Very large lexicon folder
-
hucker last edited by
Using Opera M2 for email and news (one of each account, mail is POP3), version 1.0, build 1044.
I can find very little info on this, only that the lexicon folder should be the same or smaller than the store folder. My store was 2GB, and my lexicon 8GB (approx). 6 months of emails and news. I closed M2, deleted all store files older than 1 month (approx, I just deleted pre-November), then deleted the lexicon folder. I restarted M2 and it created a new Lexicon folder, and was usable immediately, but it continued to make larger and larger lexicon files, getting up to 8GB again, even though the mail store is now only 1.5GB. Why is it so big?
I'm now trying to find the larger unnecessary files (I think some binary posts were made in a text group, but Opera should handle binaries? - Perhaps yenc encoding messes up the indexer?)
-
hucker last edited by
I think I sorted this myself. Deleting many very large news files (300KB to 3.5MB each, total over a GB) from within the store folder, using treesize to help find them, The Lexicon was recreated at 60% of the size of store, instead of 600% of the size. I'm assuming Opera was trying to index yenc attachments (which it can't understand) as text, whereas it successfully ignores mime and uu attachments.

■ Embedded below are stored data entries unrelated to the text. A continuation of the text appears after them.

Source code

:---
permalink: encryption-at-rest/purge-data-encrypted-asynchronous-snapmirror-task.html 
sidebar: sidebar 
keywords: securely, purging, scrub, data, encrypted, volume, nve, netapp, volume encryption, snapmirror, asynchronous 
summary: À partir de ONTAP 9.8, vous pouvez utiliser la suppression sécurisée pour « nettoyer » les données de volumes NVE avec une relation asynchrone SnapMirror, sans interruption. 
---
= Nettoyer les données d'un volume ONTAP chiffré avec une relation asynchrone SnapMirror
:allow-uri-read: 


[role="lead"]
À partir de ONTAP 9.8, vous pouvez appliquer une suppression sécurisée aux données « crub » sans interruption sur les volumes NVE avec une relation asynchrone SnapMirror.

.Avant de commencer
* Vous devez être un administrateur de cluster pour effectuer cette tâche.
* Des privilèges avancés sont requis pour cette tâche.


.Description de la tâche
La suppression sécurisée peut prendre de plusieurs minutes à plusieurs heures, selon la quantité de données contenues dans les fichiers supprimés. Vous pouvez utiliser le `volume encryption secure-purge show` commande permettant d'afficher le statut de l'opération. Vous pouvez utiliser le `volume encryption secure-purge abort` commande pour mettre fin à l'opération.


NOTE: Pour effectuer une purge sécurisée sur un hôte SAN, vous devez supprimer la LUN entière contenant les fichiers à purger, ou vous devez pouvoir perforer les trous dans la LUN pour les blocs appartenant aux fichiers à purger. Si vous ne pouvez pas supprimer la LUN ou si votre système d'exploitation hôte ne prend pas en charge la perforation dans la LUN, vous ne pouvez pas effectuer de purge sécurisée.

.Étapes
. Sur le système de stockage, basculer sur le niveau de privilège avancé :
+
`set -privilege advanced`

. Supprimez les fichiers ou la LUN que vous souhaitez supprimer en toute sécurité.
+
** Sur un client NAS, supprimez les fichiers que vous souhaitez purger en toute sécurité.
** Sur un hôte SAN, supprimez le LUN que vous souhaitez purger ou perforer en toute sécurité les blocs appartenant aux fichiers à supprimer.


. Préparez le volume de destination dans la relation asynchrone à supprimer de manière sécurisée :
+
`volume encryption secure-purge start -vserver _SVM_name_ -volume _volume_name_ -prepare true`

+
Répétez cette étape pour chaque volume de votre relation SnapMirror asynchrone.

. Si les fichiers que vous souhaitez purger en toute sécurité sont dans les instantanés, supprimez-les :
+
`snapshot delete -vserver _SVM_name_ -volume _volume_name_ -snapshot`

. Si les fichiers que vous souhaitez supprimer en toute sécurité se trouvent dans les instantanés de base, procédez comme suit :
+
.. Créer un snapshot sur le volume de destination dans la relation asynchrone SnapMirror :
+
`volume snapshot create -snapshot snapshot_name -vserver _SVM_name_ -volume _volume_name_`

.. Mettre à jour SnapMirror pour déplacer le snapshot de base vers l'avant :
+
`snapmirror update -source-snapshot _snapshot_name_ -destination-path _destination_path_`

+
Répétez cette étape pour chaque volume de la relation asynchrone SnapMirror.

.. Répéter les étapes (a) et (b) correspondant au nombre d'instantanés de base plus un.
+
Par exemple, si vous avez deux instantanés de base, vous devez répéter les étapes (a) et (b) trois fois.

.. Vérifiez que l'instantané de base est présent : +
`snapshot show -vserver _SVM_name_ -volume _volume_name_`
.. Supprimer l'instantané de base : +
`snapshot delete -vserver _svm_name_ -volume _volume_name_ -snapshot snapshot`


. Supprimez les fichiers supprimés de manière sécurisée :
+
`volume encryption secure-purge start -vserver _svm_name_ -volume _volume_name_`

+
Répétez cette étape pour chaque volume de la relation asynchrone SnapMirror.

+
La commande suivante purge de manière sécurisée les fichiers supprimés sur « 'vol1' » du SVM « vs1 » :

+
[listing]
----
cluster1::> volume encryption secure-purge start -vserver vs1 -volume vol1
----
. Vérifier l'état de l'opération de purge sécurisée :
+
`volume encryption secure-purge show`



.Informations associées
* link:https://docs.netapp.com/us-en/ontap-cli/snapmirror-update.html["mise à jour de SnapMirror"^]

I do wish someone would continue M2 development
-
burnout426 Volunteer last edited by
@hucker said in Very large lexicon folder:
I'm assuming Opera was trying to index yenc attachments (which it can't understand) as text, whereas it successfully ignores mime and uu attachments.
Not sure, but that's a possibility. I do not have technical details for how Opera processes messages to build the lexicon files. The lexicon folder is for the search index where Opera splits up messages by words to build an index for fast searching. It could be as big as all the words in all the messages plus the overhead of storing all the info in the files in the binary format that's used. There more be more to it than that even, so I don't know if there's any general rule about the size of the lexicon folder compared to the store folder. Deleting the lexicon folder just causes Opera to rebuild that search index from all the messages again.
-
hucker last edited by hucker
@burnout426 Reducing the NUMBER of files in store to a third had little effect on the new size of a rebuilt lexicon. Deleting the few large files in store caused the lexicon to change size dramatically, from several times larger than store, to half the size of store. I think it must have been making a bad attempt at finding words in yenc encoding, which would essentially be a 3 million character word, or thousands of very long ones. I used to have binary groups in Opera and it usually coped. I think yenc just confuses it.
I don't really care if there's an 8GB store, but the problem is with a huge amount of random disk access when it's messing about trying to do whatever it's doing. Which puts disk usage to 100% continuously, and slows everything else down. This machine has a rotary drive, but my last one I had Opera on had an SSD, and suffered a similar problem. I don't really like the possibility of wearing out either type of drive, which I'm sure would happen if Opera continued at 100% usage 24/7.